La autorreferencia no fue clave en la IA: Scott Aaronson reescribe el legado de Hofstadter

Fuentes: LLMs and self-referentiality

Scott Aaronson reflexiona sobre cómo la autorreferencia, considerada durante décadas el eje de la inteligencia artificial según la tradición de 'Gödel, Escher, Bach' de Douglas Hofstadter y obras como 'La nueva mente del emperador' de Roger Penrose, no fue necesaria para construir los modelos de lenguaje actuales. En 2026 los grandes modelos conversacionales superan a la mayoría de humanos en tareas intelectuales bien definidas, y en ninguna capa de su arquitectura —transformers, GPUs, entrenamiento— se introdujo explícitamente autorreferencia. Su capacidad de hablar sobre sí mismos, sobre el teorema de Gödel y sobre la propia conversación surgió como derivado del preentrenamiento, del mismo modo que la autorreferencia aparece en lógica o en programación sin necesidad de programarla: como consecuencia de la universalidad.

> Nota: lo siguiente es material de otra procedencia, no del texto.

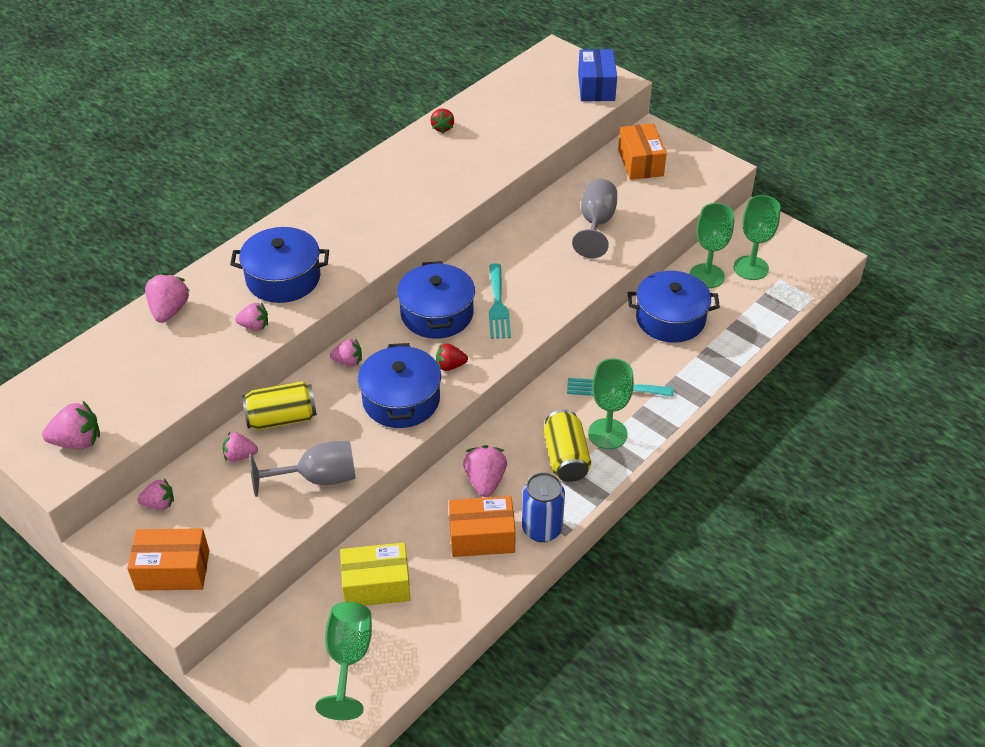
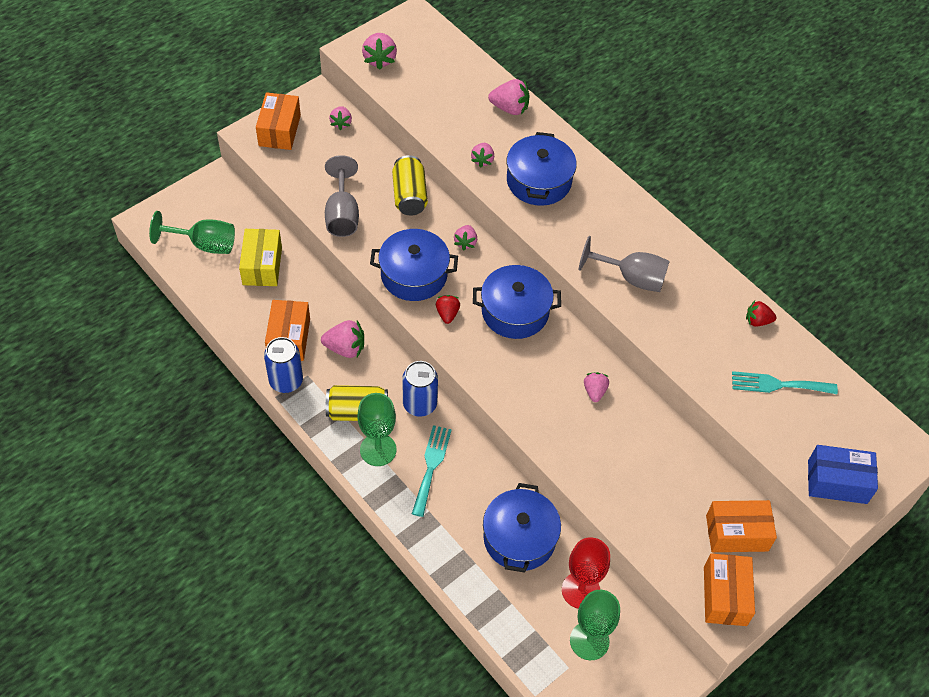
camera: 95 degrees right, 10 degrees up
(240, 456) = (376, 169): pink strawberry -> pink strawberry (594, 391)
(498, 305) = (519, 360): turquoise fork -> turquoise fork (778, 384)
(543, 407) = (420, 404): none -> blue can
(596, 224) = (632, 467): grey goblet -> grey goblet (631, 278)
(700, 168) = (725, 596): none -> orange box
(706, 276) = (580, 590): green goblet -> red goblet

Aaronson sostiene que las ideas que la historia ha acabado validando son las que vinculan inteligencia con predicción, compresión y complejidad de Kolmogorov, no los 'bucles extraños'. La conciencia y la experiencia subjetiva siguen siendo un misterio y, admite, podrían guardar relación con la autorreferencia; pero la idea de que la autorreferencia explícita era un requisito previo para una inteligencia conversacional convincente debe enterrarse junto al geocentrismo, el flogisto o el psicoanálisis freudiano.